Kirby: No indication that Russia has moved nuclear weapons to Belarus
The U.S. has not seen any signs yet that Russia has moved nuclear weapons to neighboring Belarus or anywhere else, National Security Council spokesperson John Kirby said Sunday on CBS' "Face the Nation."
Driving the news: Russian President Vladimir Putin announced during a TV interview on Saturday that Russia and Belarus have reached an agreement to deploy tactical nuclear weapons to Belarus, state news agency RIA Novosti reported.
- Russia would complete construction on a storage facility in Belarus for the tactical nuclear weapons by July 1, Putin added.
What they're saying: “We have not seen any indication that he has made good on this pledge or moved any nuclear weapons around," Kirby said.
- "We've in fact seen no indication he has any intention to use nuclear weapons, period, inside Ukraine," he added, noting that nothing so far has caused the U.S. to alter its own strategic deterrent posture.
State of play: NATO promptly criticized Russia's "dangerous and irresponsible" nuclear rhetoric in a statement on Sunday, adding that the alliance is monitoring the situation, Reuters reported.
- "We have not seen any changes in Russia's nuclear posture that would lead us to adjust our own," the statement added.

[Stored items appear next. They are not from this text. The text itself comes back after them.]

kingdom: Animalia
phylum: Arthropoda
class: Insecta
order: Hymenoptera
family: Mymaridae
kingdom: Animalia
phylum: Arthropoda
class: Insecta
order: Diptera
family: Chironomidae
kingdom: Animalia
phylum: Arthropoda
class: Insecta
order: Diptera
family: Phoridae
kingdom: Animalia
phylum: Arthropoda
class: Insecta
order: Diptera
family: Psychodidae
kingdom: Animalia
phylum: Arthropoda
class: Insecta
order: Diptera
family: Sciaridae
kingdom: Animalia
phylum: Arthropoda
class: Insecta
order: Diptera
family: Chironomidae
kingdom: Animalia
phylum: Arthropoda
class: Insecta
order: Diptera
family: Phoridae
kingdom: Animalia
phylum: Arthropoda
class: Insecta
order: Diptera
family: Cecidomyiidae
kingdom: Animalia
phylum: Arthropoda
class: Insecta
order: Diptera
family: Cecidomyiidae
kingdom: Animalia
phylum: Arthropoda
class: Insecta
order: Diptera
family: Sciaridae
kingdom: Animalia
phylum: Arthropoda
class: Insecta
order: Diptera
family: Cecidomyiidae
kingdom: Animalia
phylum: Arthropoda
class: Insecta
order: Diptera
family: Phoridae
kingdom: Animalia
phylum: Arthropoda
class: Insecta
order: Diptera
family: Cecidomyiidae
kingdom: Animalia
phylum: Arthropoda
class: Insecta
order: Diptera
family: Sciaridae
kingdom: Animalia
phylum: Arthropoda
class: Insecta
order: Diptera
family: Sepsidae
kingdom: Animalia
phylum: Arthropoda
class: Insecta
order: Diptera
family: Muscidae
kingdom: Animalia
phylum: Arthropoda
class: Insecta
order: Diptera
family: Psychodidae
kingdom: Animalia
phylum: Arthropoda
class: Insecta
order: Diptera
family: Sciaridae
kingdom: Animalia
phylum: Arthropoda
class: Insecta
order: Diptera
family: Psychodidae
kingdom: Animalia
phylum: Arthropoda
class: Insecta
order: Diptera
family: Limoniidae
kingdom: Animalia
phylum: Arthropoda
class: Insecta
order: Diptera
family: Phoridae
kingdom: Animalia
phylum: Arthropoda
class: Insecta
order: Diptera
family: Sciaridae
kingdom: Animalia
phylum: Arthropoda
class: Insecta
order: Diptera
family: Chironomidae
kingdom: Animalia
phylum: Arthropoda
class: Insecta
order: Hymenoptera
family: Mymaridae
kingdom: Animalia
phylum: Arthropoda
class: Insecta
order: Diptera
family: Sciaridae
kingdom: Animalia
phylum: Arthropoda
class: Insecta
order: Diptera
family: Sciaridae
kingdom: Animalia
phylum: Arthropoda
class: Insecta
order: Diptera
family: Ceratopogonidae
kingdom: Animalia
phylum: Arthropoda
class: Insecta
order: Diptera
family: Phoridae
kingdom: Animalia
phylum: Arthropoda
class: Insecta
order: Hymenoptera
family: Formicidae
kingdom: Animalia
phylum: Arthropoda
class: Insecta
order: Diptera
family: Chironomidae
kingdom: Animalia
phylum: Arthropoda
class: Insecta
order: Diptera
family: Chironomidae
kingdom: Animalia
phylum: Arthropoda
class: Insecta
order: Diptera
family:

- Ukraine's Foreign Ministry on Sunday called for a meeting of the UN Security Council to be immediately convened in light of Putin's comments.
- "Making a statement about tactical nuclear weapons in Belarus, he admits that he is afraid of losing & all he can do is scare with tactics," Mykhailo Podolyak, an adviser to President Volodymyr Zelensky, tweeted Sunday, referring to Putin.
Worth noting: So-called "tactical" nuclear weapons are considered "low-yield" only because other nuclear weapons have become unimaginably powerful, Axios' Jacob Knutson writes.
- Tactical nuclear weapons are often used to achieve specific battlefield gains and differ from nuclear weapons that have the capacity to wipe out cities, according to Reuters.
- Russia used Belarus as one of its launching pads for the invasion of Ukraine last year.